Neuroscience Letters | 2002
Qinheng Huang; Jeffrey B. Tatro
Abstract Following stroke, an intracerebral inflammatory response develops that may contribute to postischemic central nervous system injury. This studys objective was to determine whether the anti-inflammatory neuropeptide α-melanocyte stimulating hormone (MSH) can suppress postischemic activation of intracerebral tumor necrosis factor-α (TNF-α) and interleukin-1β (IL-1β) gene expression. Ipsilateral TNF-α levels were increased in cerebrocortical territory of the middle cerebral artery (MCA) following transient unilateral MCA occlusion (MCAO) and reperfusion in mice, and systemic α-MSH treatment (0.5 mg/kg i.p.) suppressed this increase. Systemic α-MSH treatment also inhibited the marked increases in cortical TNF-α and IL-1β mRNA levels following MCAO, and reduced the intracerebral TNF-α protein levels seen after transient global ischemia. We conclude that α-MSH treatment suppresses intracerebral proinflammatory cytokine gene expression following transient cerebral ischemia, suggesting that systemically administered melanocortins may exert neuroprotective effects in cerebral ischemia.
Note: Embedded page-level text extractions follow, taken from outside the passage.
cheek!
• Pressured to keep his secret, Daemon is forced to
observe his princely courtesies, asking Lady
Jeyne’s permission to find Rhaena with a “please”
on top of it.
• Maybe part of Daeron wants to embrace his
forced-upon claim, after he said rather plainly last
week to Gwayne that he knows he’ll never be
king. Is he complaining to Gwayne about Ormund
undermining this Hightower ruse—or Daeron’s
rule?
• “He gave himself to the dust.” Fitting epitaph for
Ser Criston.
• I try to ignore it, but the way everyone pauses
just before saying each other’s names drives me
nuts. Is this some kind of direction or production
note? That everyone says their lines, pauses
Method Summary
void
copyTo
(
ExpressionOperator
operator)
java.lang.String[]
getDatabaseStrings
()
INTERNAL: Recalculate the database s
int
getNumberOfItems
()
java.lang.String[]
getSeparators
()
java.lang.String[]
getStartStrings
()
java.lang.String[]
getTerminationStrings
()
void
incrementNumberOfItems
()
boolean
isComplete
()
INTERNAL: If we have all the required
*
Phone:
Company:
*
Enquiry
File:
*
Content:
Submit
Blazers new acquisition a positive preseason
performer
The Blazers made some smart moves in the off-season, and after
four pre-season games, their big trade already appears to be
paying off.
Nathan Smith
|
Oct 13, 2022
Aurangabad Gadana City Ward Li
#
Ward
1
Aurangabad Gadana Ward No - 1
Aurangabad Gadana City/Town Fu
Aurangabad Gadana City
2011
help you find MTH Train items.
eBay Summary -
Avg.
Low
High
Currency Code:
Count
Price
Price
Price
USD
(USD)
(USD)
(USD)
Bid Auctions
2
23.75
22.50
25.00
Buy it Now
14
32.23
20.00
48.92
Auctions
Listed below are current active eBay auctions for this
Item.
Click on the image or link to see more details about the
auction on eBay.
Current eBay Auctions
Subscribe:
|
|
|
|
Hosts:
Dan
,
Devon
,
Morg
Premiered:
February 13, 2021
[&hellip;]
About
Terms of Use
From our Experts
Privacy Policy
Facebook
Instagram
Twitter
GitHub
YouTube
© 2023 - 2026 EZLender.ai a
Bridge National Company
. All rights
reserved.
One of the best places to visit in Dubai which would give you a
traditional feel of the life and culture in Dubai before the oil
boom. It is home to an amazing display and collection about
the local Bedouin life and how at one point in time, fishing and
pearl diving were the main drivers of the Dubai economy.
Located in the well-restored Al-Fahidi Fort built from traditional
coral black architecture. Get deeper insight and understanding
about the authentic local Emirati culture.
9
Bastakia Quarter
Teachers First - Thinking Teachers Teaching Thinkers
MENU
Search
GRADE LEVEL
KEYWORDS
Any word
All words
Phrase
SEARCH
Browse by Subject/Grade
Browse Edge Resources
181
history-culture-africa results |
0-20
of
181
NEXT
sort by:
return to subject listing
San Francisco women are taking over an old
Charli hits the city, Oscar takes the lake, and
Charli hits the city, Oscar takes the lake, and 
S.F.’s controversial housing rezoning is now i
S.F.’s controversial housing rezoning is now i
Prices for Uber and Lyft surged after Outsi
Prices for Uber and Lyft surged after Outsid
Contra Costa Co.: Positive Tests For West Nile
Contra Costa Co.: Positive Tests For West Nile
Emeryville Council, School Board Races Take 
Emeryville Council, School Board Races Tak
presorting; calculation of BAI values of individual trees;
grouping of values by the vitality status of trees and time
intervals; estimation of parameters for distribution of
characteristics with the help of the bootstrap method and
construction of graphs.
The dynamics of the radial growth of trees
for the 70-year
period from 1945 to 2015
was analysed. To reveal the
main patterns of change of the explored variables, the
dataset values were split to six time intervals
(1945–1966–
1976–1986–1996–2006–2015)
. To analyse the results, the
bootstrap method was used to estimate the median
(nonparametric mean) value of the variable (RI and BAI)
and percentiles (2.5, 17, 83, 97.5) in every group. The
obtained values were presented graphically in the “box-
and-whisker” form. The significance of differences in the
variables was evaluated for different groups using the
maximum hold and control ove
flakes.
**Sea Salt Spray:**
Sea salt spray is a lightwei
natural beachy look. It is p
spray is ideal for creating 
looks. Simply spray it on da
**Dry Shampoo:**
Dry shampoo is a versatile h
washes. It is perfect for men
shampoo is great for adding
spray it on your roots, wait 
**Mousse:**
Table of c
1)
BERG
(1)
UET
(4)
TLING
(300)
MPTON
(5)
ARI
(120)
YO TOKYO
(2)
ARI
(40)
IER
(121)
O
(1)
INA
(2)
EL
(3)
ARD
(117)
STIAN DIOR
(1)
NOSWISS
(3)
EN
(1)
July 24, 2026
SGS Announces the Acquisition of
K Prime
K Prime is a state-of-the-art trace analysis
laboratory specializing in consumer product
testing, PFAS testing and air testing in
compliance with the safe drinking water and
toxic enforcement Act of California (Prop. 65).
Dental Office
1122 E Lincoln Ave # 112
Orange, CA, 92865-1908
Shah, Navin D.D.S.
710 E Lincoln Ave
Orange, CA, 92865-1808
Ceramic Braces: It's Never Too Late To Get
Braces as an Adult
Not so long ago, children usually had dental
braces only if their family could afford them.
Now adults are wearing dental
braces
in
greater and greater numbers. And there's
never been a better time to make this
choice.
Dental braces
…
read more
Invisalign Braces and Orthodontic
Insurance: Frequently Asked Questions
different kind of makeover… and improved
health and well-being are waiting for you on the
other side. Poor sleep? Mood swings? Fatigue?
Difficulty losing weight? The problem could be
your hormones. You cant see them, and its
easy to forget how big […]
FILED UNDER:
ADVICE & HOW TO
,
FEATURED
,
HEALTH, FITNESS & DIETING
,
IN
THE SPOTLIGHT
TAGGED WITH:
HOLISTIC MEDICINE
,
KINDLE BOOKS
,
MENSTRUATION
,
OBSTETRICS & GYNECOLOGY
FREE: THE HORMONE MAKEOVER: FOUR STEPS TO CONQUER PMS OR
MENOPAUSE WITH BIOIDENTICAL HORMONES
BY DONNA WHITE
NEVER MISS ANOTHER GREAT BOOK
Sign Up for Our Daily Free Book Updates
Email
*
Neuroscience Letters | 2000
Csaba Fekete; Gábor Légrádi; Emese Mihály; Jeffrey B. Tatro; William M. Rand; Ronald M. Lechan
During fasting, corticotropin-releasing hormone (CRH) mRNA decreases in the hypothalamic paraventricular nucleus (PVN), but the mechanism by which this takes place is not well understood. To test the hypothesis that the melanocortin system may be involved in the regulation of CRH mRNA in the PVN during fasting, the effect of intracerebroventricularly administered α-melanocyte stimulating hormone (MSH) on CRH mRNA in the PVN was studied in fasted animals by in situ hybridization histochemistry. Whereas fasting suppressed CRH mRNA levels in the PVN, α-MSH at doses of 150 and 300 ng every 6 h for 64 h prevented the fasting-induced suppression of CRH gene expression in the PVN. These data indicate that the suppression of α-MSH synthesis may be responsible for the decreased CRH gene expression in the PVN during fasting.